Work request: Continue the article explaining how hard drives work, starting right after its final sentence.

FPSLabs : Shoes Explains Hard Drives

Thomas “shoes” Gribble takes the time to show us how hard drives work and what we should look for when selecting one for our systems.

One of the most crucial parts of any computer is often overlooked by gaming enthusiasts and the sort when choosing parts for their computer. I could not possibly count the number of times that I have seen people asking for opinions of their soon-to-be setups with cutting edge processors, high speed RAM, and video cards that cost more than my whole computer, while it seems like they buy a hard drive with what is left over of their bank account. Your hard drive, like the three other aforementioned components, plays a very large role in the performance of your computer.

In order to understand what makes a good hard drive, it would make sense that we need to understand how one actually works. To do this, I will explain each part of the hard drive and how they interact with each other.

Spindle: The spindle of a hard drive is essentially the axle on which the platters spin. Because every platter is fixed to the spindle, all platters rotate at the same, constant speed.

Extracted entries:

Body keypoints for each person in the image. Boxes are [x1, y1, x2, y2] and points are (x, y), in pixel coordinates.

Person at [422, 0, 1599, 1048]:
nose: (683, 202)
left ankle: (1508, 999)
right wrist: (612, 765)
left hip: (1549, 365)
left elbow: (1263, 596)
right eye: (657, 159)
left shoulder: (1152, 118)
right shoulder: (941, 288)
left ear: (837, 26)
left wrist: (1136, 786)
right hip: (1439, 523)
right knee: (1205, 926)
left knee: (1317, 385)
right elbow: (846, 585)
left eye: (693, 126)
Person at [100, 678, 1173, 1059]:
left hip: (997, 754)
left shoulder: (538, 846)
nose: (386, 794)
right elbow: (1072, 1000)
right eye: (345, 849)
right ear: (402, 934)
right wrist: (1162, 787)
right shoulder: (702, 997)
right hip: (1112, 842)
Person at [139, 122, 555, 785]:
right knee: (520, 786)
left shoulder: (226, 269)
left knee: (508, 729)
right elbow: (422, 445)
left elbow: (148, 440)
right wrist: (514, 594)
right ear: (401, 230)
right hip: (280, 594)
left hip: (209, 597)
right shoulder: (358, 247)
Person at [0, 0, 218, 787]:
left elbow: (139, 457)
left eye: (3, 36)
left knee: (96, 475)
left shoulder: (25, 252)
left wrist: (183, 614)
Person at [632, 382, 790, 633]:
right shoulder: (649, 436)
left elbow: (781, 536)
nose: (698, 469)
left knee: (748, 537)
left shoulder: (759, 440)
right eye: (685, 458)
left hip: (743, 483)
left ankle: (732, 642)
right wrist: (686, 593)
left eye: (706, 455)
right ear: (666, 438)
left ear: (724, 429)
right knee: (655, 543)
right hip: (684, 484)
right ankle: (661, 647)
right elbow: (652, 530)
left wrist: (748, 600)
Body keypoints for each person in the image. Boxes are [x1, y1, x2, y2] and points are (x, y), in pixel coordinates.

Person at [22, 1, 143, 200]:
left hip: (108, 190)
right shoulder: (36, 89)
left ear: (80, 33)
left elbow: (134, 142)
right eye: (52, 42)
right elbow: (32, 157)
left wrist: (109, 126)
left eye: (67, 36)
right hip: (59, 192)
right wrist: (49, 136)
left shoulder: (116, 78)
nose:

* * *

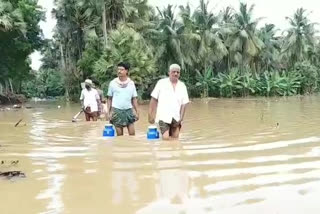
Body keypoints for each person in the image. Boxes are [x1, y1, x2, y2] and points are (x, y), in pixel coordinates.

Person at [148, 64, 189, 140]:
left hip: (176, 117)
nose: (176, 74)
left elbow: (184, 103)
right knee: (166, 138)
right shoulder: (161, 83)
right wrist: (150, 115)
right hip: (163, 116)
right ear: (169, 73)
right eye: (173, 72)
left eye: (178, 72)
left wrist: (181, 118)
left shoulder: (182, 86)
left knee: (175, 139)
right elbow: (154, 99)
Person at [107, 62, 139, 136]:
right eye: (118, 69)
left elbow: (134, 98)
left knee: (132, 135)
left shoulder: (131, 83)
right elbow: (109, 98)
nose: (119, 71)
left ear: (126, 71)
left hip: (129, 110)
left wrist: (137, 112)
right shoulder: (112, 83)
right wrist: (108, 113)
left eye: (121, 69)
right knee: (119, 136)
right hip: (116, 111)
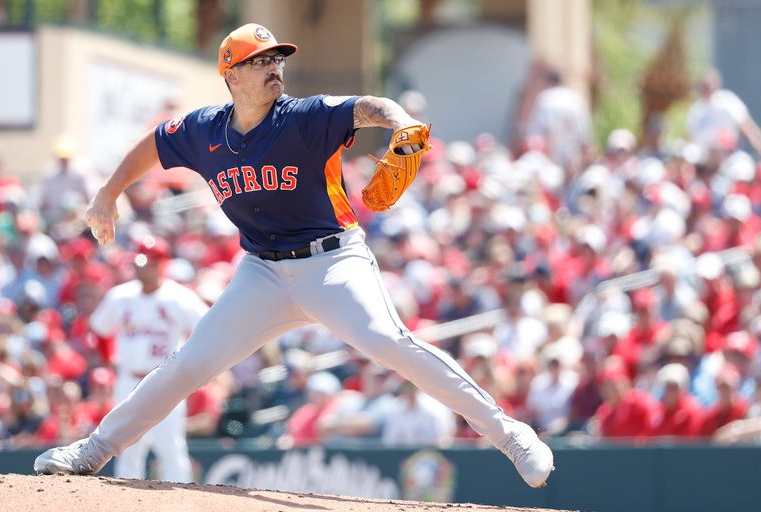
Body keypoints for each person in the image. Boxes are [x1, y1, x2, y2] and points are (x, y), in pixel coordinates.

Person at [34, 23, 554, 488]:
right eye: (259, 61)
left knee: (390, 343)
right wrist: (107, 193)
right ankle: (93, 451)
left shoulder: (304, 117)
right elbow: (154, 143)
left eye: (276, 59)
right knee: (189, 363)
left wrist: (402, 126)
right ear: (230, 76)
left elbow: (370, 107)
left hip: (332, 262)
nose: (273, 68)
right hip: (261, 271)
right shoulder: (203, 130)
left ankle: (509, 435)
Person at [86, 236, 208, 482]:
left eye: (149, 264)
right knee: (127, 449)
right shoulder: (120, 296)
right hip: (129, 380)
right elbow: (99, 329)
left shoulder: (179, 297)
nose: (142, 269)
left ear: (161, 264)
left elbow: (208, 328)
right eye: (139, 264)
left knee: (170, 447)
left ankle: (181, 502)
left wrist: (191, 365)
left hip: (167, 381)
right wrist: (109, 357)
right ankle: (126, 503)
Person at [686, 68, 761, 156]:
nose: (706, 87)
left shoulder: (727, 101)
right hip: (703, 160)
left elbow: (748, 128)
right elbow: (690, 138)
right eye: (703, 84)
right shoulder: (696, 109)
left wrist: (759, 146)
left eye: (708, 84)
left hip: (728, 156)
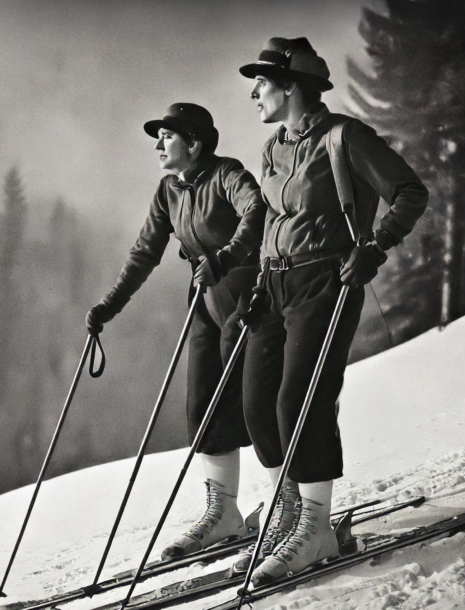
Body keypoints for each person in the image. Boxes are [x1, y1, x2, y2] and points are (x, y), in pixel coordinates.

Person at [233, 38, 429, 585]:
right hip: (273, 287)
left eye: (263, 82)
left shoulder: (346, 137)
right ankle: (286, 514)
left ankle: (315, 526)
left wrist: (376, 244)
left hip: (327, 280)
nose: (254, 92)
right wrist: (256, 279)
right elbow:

--

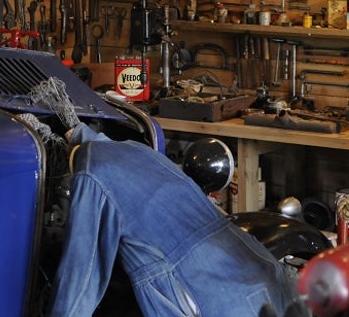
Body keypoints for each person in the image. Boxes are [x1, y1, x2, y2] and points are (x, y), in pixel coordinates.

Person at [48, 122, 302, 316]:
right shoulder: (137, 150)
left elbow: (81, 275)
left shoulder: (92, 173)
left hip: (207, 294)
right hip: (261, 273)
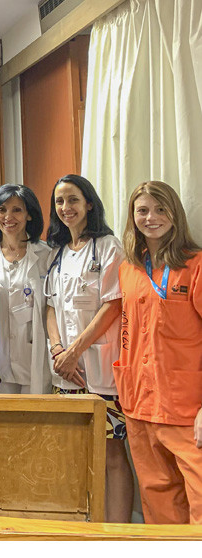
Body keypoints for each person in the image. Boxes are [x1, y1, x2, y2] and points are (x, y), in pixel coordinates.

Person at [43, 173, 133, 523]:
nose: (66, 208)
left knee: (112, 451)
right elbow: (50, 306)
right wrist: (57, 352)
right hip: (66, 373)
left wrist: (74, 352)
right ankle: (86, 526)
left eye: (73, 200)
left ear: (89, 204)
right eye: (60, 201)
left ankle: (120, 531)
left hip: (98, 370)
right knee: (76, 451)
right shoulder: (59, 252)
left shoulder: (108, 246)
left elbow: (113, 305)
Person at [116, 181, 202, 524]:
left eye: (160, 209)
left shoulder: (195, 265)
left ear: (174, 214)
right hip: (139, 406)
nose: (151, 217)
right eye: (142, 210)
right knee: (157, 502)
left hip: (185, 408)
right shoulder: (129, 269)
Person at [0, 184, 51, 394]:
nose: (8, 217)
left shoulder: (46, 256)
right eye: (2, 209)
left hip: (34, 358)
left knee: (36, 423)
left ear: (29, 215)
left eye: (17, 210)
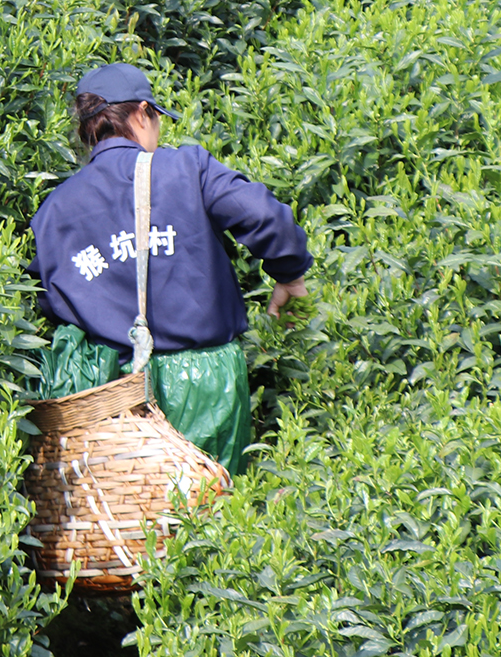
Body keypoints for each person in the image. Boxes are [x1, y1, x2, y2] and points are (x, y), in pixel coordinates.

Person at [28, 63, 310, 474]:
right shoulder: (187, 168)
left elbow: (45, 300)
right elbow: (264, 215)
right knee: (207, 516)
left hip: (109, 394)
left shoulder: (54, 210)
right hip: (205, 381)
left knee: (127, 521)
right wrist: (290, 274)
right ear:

Exercise output:
Platter: Every hard drive has at least one platter, most of them have more than one. A platter is much like the thin, glossy tape that you can find inside of a floppy disk. The difference is is that the platter is rigid and spins at much greater speeds than a floppy disk. Platters are manufactured to incredibly precise tolerances in order to avoid the possibility of them breaking themselves apart due to vibration under high RPMs. They have a very crisp mirror-like finish which is optimal for the read/write heads to retrieve and store information on. Each platter is double sided as well, and as such, there is a read/write head positioned for each side of each platter.

Read/Write heads: These electromagnetic tips are positioned at the end of boom arms that are also connected to their own spindle, and because of this, they all move in unison rather than independently. Read/Write heads do not touch the platters, instead they float on a cushion of air that is created on the surface of the platter by its rotation. As the surface of the platter passes underneath, the heads read or write magnetic patterns off or on to the disk. The patterns they create can also be removed and rewritten at any time.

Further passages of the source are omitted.